But through a series of events, observations, conversations with other parents of spectrum kids, and reading, it's time for my to uncork my head from the sandpile and face facts:

-Big huge hairy social skills issues.
-Cluelessness about what might or might not offend.
-Sensory issues (especially having to do with food) galore.
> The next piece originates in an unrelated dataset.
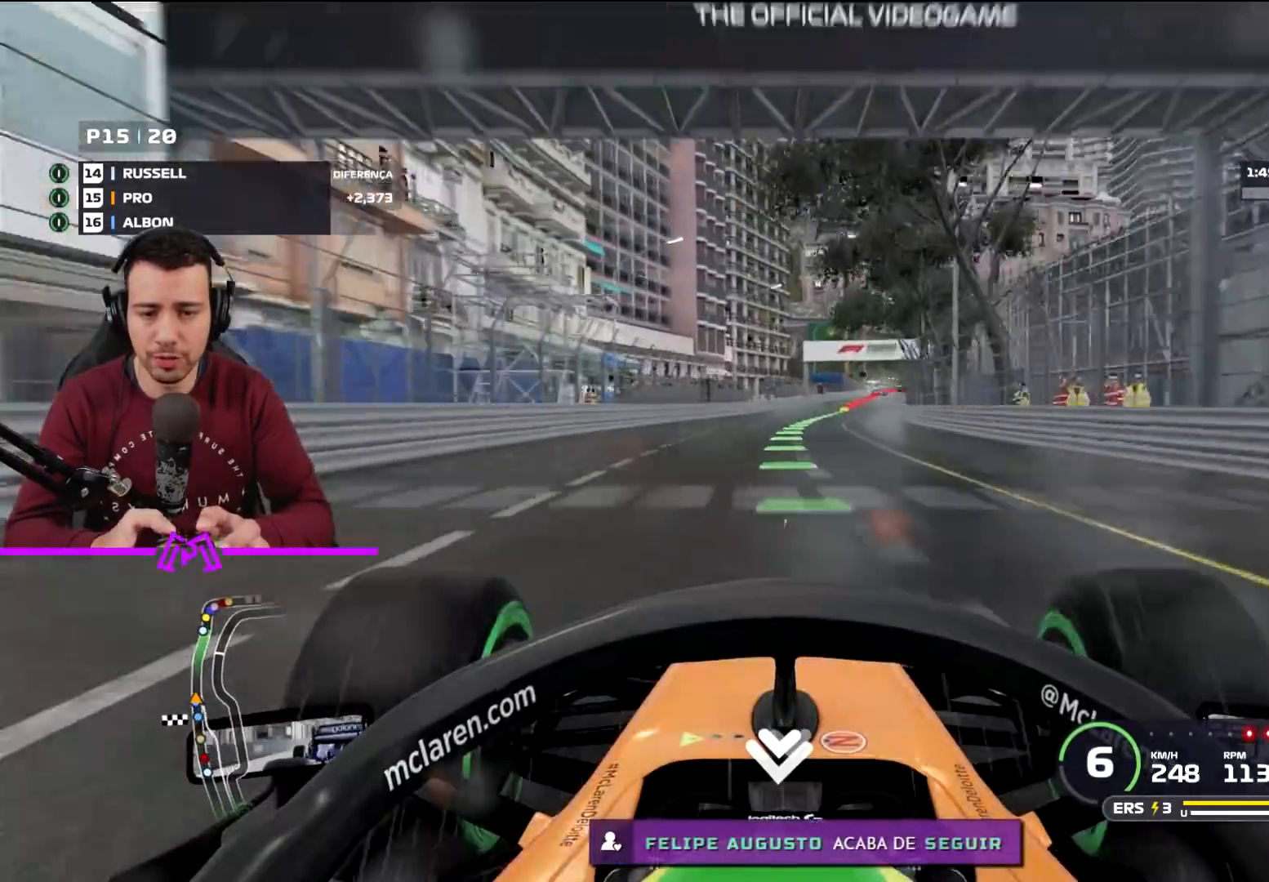
{"buttons": ["R2"], "left_stick": "right", "right_stick": "center", "events": [[434, "left_stick", "right"]]}
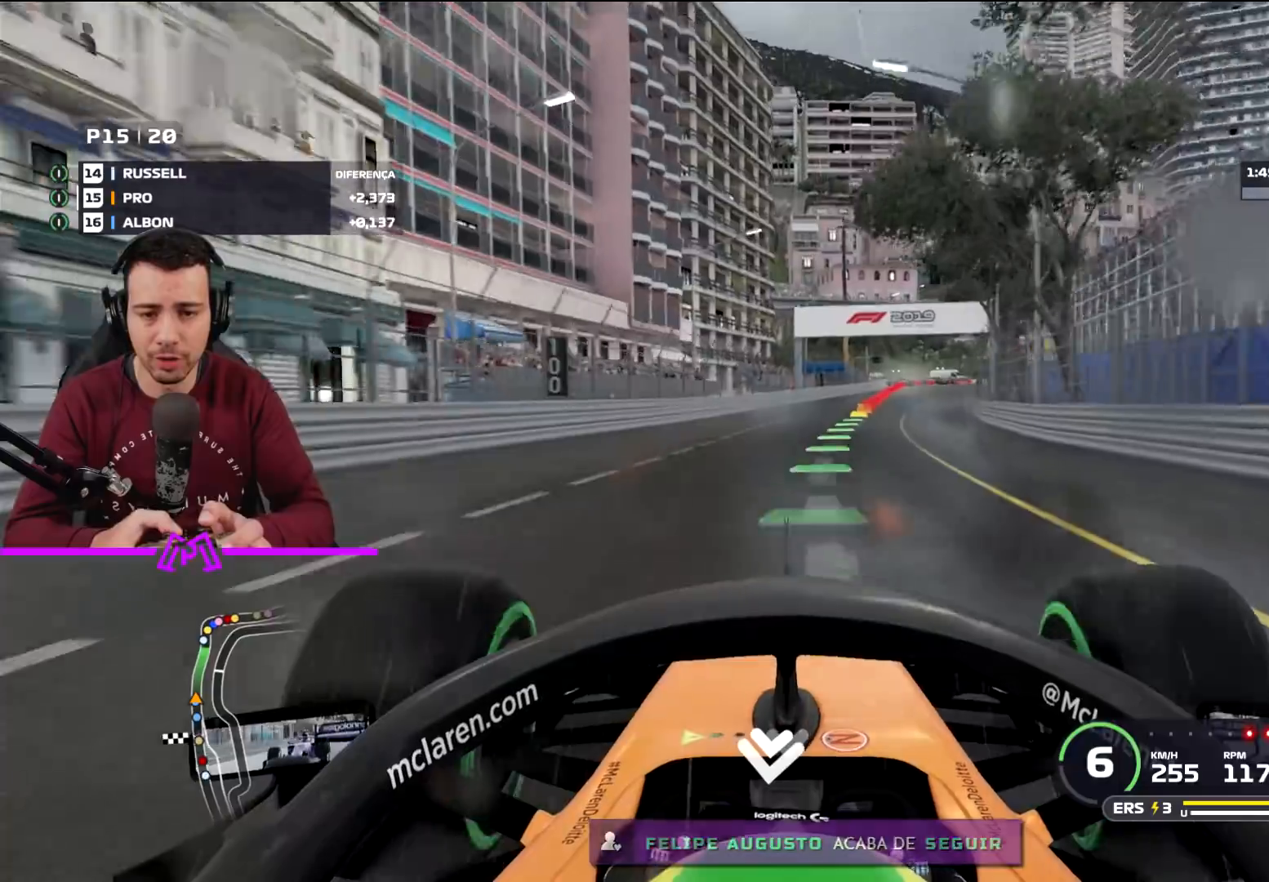
{"buttons": ["R2"], "left_stick": "right", "right_stick": "center", "events": [[200, "left_stick", "center"], [267, "left_stick", "right"]]}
-Sensory issues related to sound (avoid concerts with this child, if you want to have a nice day.)
-Rigidity
-Odd, awkward gait, body language
-Gross motor skill clumsiness
-Fine motor skill clumsiness
-Eye contact issues
-Perseveration on one topic with encyclopedic knowledge of minutae thereabout (Pokemon, oh joy! but before that it was Spider man...)
-Late language development
-Odd vocal pitch
-Inability to connect with peers
-Talking at people, not with them
-Depression
-Odd, stimmy type hand movements
-A diet that definitely needs modifying, as he only eats Gluten and Casein containing foods, and that is probably the worst thing for him. Yes, I've tried. none of the "I'm such a good mommy because I can force/manipulate/parent my kids into eating veggies" tricks has worked for me. Which, my friends, should have been a big clue a long time ago. Because I've been down this road before, with my oldest.

When your parenting apparently is so ineffective that you cant. make. a. difference. (Like with my dd's tantrums when she was younger and with my son's food issues.) And you try and try and try and outsiders who might not see the whole situation might think your kid is somehow spoiled or ruined (all Mom's fault, of course), perhaps, just perhaps you have an autistic kid instead of a spoiled kid. (I'm just sayin'....)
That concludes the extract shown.